Even before Yuts officially released NORCO in the spring of 2022, it was being heralded as an indie hit. It won the Tribeca Film Festival’s first-ever Games Award, and was praised by the judges “for its potential for excellence in art and storytelling through design, artistic mastery, and highly immersive worlds.” The gaming industry is largely dominated by multi-million dollar development companies commonly known as “Triple-A” studios, which have massive budgets and staff. While the games they are able to create are polished and often visually stunning, they frequently lack character or cause beyond basic entertainment. Much of NORCO’s charm and beauty comes from its hand-made nature, the product of a passion project constructed by a small-scale team, who envisioned an experience that is more than just a video game
NORCO is not without its influences. It is easy to classify the game as “Southern Gothic” or “Cyberpunk,” but on the Geography of Robots website, Yuts describes his aesthetic most succinctly as “Petroleum Blues.” Although he cites Hideo Kojima’s 1988 game Snatcher as an inspiration for the gameplay, his inspirations aren’t solely digital. He also throws out names like Kafka, Dostoevsky, William Faulkner, and Cormac McCarthy as influences. Motifs like the inevitability of death, the pain of loss, the bonds of family, the greed of capitalism, and the zeal of religion all pepper the DNA of the game in a way that makes the digital mirror of Norco feel wholly complete, and lived in. The virtual town draws directly from Yuts’s experience growing up there. “Growing up Catholic in Norco, I always saw the imagery of my faith juxtaposed with the industrial landscape of the area.” He says. “The aesthetics of faith and the aesthetics of industry both left an impression on me from a young age.”

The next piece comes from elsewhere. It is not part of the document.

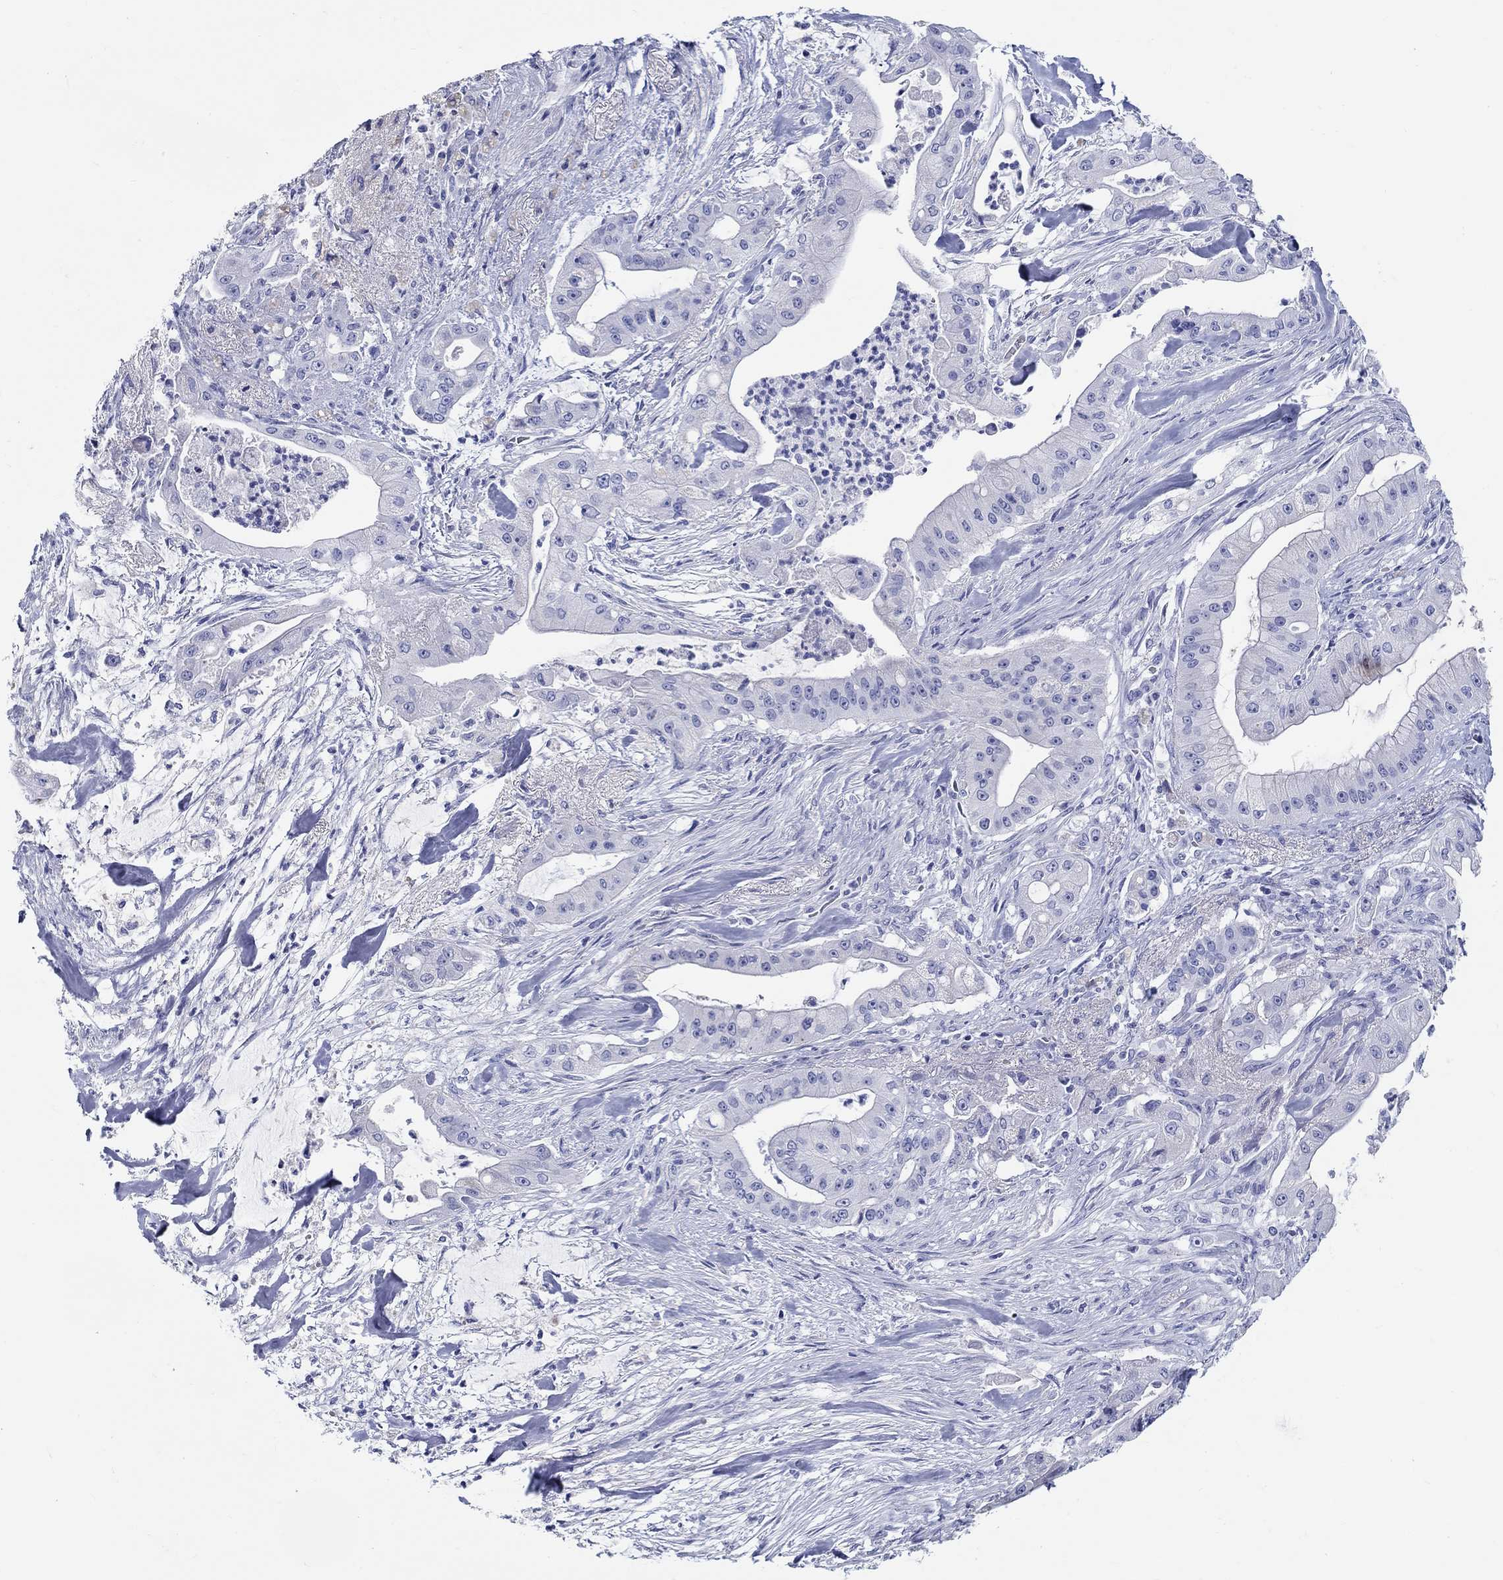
{"staining": {"intensity": "negative", "quantity": "none", "location": "none"}, "tissue": "pancreatic cancer", "cell_type": "Tumor cells", "image_type": "cancer", "snomed": [{"axis": "morphology", "description": "Normal tissue, NOS"}, {"axis": "morphology", "description": "Inflammation, NOS"}, {"axis": "morphology", "description": "Adenocarcinoma, NOS"}, {"axis": "topography", "description": "Pancreas"}], "caption": "Immunohistochemistry (IHC) image of human adenocarcinoma (pancreatic) stained for a protein (brown), which reveals no staining in tumor cells.", "gene": "CRYGS", "patient": {"sex": "male", "age": 57}}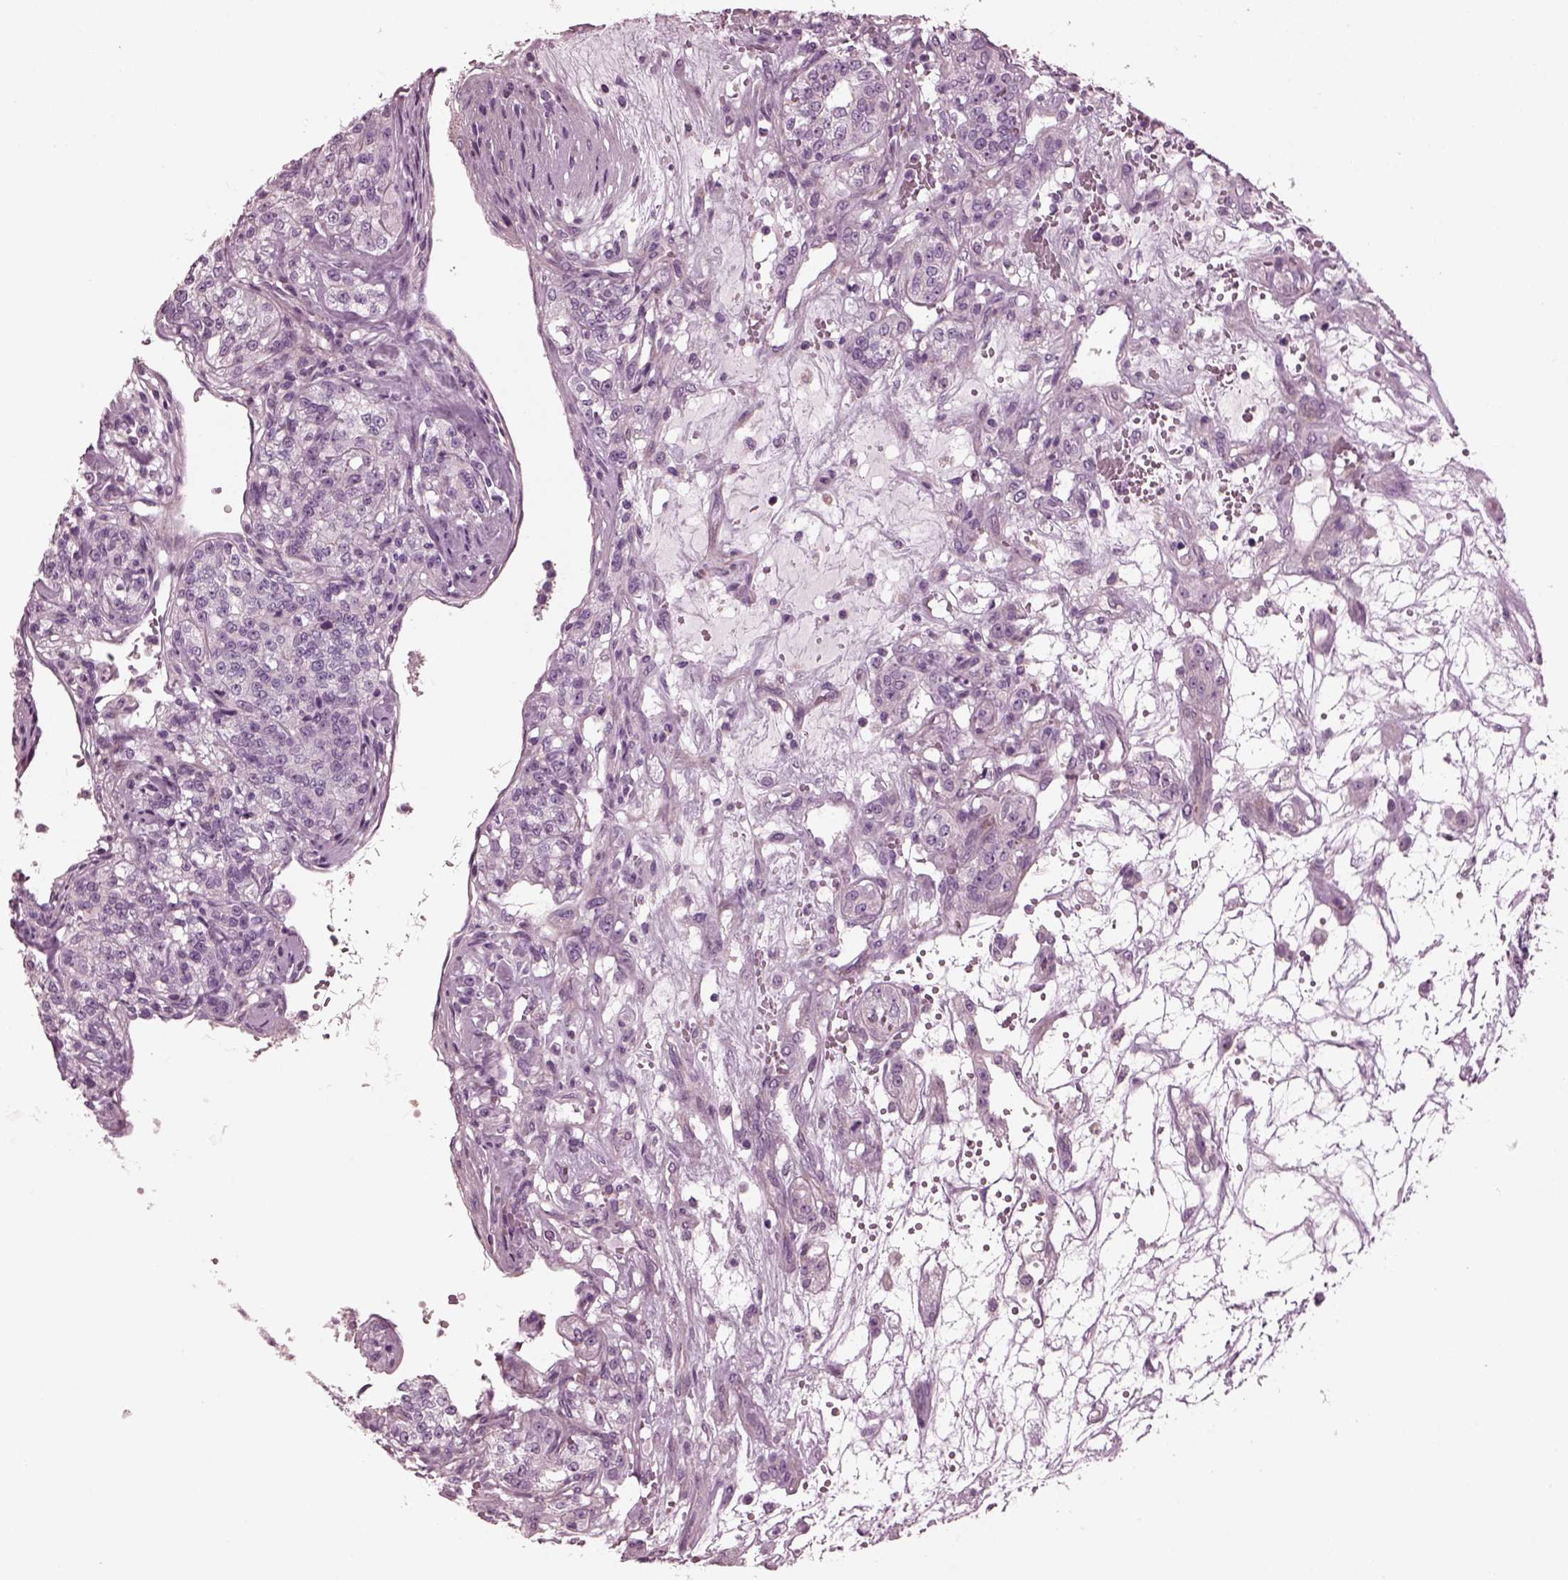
{"staining": {"intensity": "negative", "quantity": "none", "location": "none"}, "tissue": "renal cancer", "cell_type": "Tumor cells", "image_type": "cancer", "snomed": [{"axis": "morphology", "description": "Adenocarcinoma, NOS"}, {"axis": "topography", "description": "Kidney"}], "caption": "Immunohistochemical staining of renal cancer reveals no significant positivity in tumor cells.", "gene": "GDF11", "patient": {"sex": "female", "age": 63}}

One of the most striking qualities of NORCO, though, is the fact that the game is truly gorgeous. Each pixelated background is handcrafted with intricate detail. The characters feel real and true to life, and the storyline is just fantastical enough to set it apart from reality, but still keep it grounded in human struggles. There are little moments within the game that speak to the authenticity of the characters.
In one particular scene, Kay meets up with an old family friend, whom she must team up with in her investigation. The game presents the player with the friend’s home—a small blue house, windows boarded with plywood and flowery moss growing on the roof. In the skyline above, the cottage is dominated by glowing monolithic pillars of the nearby refinery. Inside the house, an old man with a gray beard sits in the dark. An oxygen tank behind him runs up into a tube under his nose.
He is known simply as “Duck”. His house is the last in the neighborhood that hasn’t been bought out by the plant. All the neighbors are gone, their empty houses looted for copper and scrap metal.
Here, Yuts is considering the 2002 buyouts that occurred in response to the explosion he experienced as a child, in which Shell Community Relations reached an agreement with the Concerned Citizens of Norco, offering to either buy the property directly adjacent to the factory, or to provide a much smaller home-improvement plan, provided that the homeowners stay at least five years.
At the end of a conversation, Duck, sitting in the darkness of his home, leaves the player with a haunting quote: “Money they were offering to buy us out was alright,” he says. “Be worth a lot more had they never come.”